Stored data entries
* * * *
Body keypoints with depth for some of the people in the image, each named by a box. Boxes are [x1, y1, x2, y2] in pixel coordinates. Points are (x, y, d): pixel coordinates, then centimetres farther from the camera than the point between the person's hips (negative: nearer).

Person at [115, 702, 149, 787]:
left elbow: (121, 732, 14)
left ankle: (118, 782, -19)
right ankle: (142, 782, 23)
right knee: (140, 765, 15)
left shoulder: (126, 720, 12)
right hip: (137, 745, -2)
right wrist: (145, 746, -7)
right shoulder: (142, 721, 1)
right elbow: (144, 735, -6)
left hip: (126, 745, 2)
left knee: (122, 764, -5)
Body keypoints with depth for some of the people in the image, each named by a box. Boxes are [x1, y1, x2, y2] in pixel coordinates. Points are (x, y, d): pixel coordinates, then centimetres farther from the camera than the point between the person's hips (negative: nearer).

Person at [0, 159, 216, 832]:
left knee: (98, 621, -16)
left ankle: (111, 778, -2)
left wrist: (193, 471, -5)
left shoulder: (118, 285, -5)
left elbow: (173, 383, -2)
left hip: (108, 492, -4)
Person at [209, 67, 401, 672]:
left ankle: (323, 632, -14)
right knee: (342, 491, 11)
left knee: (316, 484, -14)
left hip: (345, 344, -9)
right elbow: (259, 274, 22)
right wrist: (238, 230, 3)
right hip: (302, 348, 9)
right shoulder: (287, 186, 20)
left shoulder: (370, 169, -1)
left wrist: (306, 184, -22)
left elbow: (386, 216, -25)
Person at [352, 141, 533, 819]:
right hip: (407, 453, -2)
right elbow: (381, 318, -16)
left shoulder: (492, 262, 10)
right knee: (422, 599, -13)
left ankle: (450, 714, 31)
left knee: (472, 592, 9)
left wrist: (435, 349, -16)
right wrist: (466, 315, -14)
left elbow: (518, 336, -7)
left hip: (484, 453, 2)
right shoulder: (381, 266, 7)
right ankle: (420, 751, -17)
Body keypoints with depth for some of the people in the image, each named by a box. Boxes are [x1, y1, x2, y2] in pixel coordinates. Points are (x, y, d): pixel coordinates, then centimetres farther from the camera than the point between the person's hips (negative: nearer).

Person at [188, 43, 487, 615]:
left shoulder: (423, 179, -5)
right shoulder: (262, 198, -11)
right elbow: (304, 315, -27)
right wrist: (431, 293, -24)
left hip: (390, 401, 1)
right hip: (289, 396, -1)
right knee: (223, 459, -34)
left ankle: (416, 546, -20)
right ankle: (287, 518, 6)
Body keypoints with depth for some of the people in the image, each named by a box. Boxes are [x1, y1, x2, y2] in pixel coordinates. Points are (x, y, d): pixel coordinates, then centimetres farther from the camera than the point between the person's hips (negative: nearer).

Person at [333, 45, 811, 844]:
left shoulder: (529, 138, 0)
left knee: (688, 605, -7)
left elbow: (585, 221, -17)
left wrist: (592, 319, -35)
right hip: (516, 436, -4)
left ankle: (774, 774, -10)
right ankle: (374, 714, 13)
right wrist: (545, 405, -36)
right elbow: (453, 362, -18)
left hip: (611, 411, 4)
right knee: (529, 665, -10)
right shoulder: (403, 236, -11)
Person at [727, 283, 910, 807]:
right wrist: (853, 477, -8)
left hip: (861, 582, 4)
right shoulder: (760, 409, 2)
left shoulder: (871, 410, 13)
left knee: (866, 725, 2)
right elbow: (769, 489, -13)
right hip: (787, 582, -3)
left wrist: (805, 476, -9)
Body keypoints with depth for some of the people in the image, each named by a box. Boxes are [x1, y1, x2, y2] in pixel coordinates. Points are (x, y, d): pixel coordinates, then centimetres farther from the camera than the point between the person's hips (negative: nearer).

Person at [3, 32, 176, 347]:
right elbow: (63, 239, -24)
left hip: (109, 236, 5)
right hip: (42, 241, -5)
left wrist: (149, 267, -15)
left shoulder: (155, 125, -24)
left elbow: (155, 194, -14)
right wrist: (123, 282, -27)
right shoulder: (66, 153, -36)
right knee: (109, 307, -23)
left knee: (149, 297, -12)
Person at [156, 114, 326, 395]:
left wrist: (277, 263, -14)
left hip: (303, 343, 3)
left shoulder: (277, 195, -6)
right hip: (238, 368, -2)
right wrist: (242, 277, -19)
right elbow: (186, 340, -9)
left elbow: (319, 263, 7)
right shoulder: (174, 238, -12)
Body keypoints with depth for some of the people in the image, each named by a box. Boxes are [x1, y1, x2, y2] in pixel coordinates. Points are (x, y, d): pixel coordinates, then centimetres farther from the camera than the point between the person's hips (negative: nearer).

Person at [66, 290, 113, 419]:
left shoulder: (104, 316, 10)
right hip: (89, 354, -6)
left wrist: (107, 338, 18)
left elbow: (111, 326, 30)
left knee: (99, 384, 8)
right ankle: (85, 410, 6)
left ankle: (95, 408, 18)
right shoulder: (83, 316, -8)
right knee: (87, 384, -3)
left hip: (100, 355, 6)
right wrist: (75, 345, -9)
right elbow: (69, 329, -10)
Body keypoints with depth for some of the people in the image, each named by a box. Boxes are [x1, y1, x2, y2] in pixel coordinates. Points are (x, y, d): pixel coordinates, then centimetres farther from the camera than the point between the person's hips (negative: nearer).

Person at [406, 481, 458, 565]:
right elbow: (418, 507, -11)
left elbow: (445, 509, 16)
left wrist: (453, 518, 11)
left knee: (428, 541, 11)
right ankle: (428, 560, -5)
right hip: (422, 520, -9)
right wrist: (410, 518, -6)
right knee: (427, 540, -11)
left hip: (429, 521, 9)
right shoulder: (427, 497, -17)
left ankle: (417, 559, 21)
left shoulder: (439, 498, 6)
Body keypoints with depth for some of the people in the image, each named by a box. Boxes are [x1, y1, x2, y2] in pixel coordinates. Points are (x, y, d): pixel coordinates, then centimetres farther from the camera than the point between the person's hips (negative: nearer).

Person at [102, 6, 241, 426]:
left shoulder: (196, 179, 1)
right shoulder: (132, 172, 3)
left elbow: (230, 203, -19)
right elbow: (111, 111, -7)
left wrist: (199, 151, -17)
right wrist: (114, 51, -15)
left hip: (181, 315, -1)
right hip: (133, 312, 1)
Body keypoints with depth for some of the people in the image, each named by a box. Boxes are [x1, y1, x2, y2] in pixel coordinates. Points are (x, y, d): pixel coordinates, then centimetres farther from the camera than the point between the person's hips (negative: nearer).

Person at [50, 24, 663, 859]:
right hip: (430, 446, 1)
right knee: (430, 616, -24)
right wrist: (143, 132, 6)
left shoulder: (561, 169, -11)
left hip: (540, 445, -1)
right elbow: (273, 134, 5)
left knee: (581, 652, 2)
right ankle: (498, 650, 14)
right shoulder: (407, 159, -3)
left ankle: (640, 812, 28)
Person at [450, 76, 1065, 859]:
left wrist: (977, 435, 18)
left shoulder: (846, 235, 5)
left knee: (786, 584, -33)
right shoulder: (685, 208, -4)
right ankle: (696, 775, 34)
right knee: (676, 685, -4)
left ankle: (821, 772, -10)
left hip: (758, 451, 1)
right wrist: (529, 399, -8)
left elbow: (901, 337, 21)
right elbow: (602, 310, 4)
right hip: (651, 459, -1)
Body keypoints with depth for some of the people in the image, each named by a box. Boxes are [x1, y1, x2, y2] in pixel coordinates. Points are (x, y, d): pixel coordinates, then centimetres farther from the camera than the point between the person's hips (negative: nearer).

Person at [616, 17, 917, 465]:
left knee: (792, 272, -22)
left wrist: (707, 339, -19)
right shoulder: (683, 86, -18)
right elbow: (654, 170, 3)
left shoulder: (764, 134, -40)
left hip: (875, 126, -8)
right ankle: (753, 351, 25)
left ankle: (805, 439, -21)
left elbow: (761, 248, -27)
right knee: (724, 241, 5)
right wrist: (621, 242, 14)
* * * *
== TASK DIRECTIONS ==
Please write out again the lines starting with the one containing "left elbow: (230, 203, -19)" and going on through the one containing "right hip: (133, 312, 1)", keeping each keypoint name and multiplying every x, y and depth value by 1.5, rounded to whole numbers with halves rounded up. Give only those lines.

== TASK ANSWER ==
left elbow: (345, 305, -29)
right elbow: (167, 167, -11)
left wrist: (299, 227, -26)
right wrist: (171, 77, -23)
left hip: (272, 473, -2)
right hip: (200, 468, 2)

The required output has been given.